Crossing Barriers: In Vitro Cancer Model for Studying Monocyte Migration across Endothelial Barriers.

Monocytes originate in the bone marrow and make up 2-10% of all white blood cells, circulating in the blood to damaged tissue and disease sites, where they differentiate into macrophages or dendritic cells. In solid tumors such as glioblastoma, monocytes recruited from the blood to the tumor site differentiate into tumor-associated macrophages (TAMs), which play a key role in tumor progression and metastasis. The endothelial vessel wall plays a significant role in the migration, activation, and polarization of these monocytes. Therefore, it is crucial to incorporate an endothelial cell (EC) barrier within an in vitro cancer model for elucidating transendothelial migration of monocytes along with high-throughput screening capabilities. The IFlowPlate is a high-throughput organ-on-a-chip device created on a 384-well plate modified by creating 128 tissue compartments created by connecting three wells with a single channel to model interstitial flow. Due to its simple design, it can be easily modified to model any tissue type.

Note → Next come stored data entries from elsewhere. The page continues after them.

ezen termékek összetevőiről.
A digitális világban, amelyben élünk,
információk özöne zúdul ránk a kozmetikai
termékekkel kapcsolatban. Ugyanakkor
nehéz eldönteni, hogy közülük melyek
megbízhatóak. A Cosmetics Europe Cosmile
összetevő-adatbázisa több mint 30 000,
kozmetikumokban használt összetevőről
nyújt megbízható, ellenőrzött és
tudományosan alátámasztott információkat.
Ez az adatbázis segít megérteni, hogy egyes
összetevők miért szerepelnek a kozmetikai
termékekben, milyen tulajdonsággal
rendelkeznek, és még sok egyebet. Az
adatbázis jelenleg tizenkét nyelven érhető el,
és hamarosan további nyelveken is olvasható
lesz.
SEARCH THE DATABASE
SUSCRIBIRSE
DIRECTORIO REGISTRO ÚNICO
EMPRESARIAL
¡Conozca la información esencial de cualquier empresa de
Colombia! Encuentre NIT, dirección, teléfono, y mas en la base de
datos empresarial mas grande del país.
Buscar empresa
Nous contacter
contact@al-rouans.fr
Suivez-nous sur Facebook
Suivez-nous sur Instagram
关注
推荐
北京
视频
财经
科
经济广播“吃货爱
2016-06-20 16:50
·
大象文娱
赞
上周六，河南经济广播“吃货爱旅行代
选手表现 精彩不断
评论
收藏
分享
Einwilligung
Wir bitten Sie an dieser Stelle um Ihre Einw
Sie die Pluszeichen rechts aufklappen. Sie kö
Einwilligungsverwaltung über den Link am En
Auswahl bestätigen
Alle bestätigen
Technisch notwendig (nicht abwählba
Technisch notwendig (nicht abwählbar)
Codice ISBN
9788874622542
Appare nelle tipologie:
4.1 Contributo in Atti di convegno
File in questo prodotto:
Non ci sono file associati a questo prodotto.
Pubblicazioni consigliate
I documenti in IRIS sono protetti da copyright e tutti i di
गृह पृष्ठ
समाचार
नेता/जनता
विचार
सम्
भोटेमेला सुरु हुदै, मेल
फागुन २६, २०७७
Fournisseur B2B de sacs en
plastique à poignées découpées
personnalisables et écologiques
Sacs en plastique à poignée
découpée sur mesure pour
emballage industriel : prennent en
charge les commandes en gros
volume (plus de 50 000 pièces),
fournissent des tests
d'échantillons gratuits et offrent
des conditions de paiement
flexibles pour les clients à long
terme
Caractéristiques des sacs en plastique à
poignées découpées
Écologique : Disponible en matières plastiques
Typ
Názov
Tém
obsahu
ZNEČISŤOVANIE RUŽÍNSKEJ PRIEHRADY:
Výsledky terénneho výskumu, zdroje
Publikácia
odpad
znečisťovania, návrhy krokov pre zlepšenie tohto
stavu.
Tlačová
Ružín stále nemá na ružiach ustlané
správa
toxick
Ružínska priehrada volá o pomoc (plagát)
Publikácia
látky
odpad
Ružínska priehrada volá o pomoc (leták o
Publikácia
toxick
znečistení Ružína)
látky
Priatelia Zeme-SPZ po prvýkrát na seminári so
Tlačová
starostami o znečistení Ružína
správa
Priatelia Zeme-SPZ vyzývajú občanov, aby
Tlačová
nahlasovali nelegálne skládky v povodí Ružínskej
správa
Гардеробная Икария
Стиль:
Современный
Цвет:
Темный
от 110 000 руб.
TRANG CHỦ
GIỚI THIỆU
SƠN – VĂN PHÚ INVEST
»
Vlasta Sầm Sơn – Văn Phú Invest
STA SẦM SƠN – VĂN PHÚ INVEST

To study the effects of the EC barrier on tumor-promoted monocyte migration, cancer spheroids were embedded within a fibrin hydrogel with an EC barrier on the hydrogel surface to mimic the vessel wall. THP-1 monocyte migration was observed in the presence of patient-derived glioblastoma cancer spheroids and interstitial flow, and the presence of the human umbilical vein endothelial cell (HUVEC) barrier slowed and reduced monocyte migration compared with controls without EC barriers. Inflammatory cytokines, such as granulocyte-macrophage colony-stimulating factor (GM-CSF), interleukin-6 (IL-6), interleukin-10 (IL-10), and interleukin-1β (IL-1β) secretion levels increased, while tumor necrosis factor α (TNF-α) and interleukin-12p40 (IL-12p40) levels decreased and monocyte chemoattractant protein-1 (MCP-1) and interleukin-8 (IL-8) levels remained unchanged in the presence of the EC barrier and spheroids, confirming the importance of the EC barrier for monocyte activation and migration. The EC barrier plays a crucial role in promoting and controlling monocyte migration in vivo. The IFlowPlate with a functional EC barrier can be used to model monocyte migration in vitro to study the role of monocytes in cancer prognosis.